552.3
The Permanent Crisis of Migrant Labor - Gender Differences in the Crisis Perception of Latin American Labor Migrants in Spain

Friday, 20 July 2018: 09:00
Location: 711 (MTCC SOUTH BUILDING)
Oral Presentation
Johanna NEUHAUSER, Institute for Migration Research and Intercultural Studies (IMIS), Germany
It is widely assumed that the working and living conditions of migrants from non-EU countries in Europe are particularly affected by economic fluctuations. Migrant workers who are primarily integrated into the lowest and hardest-hit segments of the labor market are often the first to lose their jobs. In this paper, the impact of the economic crisis on labor migration is investigated from the perspective of Latin American labor migrants in Spain.
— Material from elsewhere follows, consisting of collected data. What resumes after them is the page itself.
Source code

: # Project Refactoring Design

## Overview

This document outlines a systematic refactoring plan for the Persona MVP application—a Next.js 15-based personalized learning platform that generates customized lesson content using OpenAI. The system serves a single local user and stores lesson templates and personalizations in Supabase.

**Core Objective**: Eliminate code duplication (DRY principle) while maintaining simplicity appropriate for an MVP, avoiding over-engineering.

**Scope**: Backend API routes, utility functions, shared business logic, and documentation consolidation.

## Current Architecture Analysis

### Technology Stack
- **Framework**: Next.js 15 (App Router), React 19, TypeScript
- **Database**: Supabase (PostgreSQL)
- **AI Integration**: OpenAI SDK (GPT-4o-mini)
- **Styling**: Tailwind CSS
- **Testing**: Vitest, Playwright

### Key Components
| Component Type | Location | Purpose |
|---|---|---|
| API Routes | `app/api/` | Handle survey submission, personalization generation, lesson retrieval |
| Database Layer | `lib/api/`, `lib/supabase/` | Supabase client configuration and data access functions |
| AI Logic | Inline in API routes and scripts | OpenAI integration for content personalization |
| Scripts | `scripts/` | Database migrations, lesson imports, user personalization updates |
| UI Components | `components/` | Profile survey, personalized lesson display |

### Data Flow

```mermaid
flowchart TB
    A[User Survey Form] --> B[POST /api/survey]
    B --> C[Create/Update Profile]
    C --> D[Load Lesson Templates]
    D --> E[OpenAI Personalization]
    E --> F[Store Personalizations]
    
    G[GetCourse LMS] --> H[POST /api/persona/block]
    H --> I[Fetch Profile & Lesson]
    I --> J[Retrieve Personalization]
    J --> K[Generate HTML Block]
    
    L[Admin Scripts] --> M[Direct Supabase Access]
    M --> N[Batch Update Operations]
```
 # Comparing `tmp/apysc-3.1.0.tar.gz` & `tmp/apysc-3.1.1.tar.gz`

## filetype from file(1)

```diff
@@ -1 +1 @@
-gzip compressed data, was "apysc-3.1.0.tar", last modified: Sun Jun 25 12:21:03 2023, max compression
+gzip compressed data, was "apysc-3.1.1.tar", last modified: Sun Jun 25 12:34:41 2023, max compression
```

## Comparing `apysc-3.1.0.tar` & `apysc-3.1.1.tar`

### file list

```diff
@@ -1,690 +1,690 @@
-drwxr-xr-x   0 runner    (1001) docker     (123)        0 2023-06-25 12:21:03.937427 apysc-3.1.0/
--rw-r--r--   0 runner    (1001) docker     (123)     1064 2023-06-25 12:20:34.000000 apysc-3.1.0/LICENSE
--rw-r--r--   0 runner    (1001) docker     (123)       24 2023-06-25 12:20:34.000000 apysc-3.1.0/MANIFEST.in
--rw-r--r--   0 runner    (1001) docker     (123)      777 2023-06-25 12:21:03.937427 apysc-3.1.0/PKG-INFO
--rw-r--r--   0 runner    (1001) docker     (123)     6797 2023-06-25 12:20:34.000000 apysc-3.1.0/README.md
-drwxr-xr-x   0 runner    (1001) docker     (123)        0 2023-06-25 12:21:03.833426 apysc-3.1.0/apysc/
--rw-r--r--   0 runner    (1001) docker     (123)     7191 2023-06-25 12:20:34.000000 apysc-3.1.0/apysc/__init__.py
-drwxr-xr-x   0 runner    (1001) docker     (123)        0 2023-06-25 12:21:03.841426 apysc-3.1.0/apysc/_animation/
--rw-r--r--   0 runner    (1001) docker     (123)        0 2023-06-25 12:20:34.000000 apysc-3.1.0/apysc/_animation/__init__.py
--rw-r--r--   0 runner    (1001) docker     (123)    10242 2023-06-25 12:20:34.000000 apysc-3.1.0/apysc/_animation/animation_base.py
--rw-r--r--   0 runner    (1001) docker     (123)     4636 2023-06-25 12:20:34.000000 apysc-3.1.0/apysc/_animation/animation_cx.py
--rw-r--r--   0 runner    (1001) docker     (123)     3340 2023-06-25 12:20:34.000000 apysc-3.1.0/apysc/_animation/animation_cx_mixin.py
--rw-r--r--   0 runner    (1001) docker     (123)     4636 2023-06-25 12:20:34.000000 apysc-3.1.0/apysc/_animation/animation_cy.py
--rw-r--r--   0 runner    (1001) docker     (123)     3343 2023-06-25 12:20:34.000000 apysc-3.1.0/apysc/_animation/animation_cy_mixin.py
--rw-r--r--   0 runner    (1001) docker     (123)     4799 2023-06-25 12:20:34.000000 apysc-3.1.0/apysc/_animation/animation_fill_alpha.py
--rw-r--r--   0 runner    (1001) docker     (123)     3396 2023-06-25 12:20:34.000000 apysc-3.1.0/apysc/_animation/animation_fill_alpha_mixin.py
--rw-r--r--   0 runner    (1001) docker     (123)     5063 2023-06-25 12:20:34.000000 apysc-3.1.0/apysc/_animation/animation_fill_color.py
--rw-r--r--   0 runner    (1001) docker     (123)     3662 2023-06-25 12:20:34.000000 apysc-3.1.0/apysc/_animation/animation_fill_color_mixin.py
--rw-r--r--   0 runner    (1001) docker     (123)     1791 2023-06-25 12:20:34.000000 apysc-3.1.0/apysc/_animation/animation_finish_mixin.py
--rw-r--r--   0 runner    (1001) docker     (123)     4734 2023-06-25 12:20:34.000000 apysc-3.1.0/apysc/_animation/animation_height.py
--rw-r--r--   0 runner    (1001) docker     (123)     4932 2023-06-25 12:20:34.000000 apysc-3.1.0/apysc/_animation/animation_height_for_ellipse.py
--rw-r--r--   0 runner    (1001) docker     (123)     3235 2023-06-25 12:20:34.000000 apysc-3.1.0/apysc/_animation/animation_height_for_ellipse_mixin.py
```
Thereby, I draw on the qualitative analysis of group discussions and individual interviews with labor migrants in the working areas in which a large proportion of migrants are employed in Spain, which is the construction sector, paid domestic labor, and the hospitality sector. These sectors are not only differently hit by the economic crisis, but also largely segregated by gender. Thus, data on the Spanish labor market reveals a significant gender unevenness in the impact of the economic crisis on labor migrants, as for example the unemployment caused by the crisis had a greater effect on male than on female migrant labor. In the interviews, these gender differences are reflected in the different perceptions of the crisis by migrant men and women. While the male interviewees in the construction sector emphasize the drastic change brought about by 2008, the female paid domestic workers consider precariousness as an essential characteristic and permanent condition of their labor. By drawing on approaches from Feminist Political Economy and Critical Migration Studies, the crisis perceptions of the interviewed migrants are related to the broader picture of the political economy of migrant labor in capitalism. I argue that by contrasting female and male migrants’ experiences, it becomes particularly visible that contemporary migrant realities are conditioned by a ‘permanent crisis’.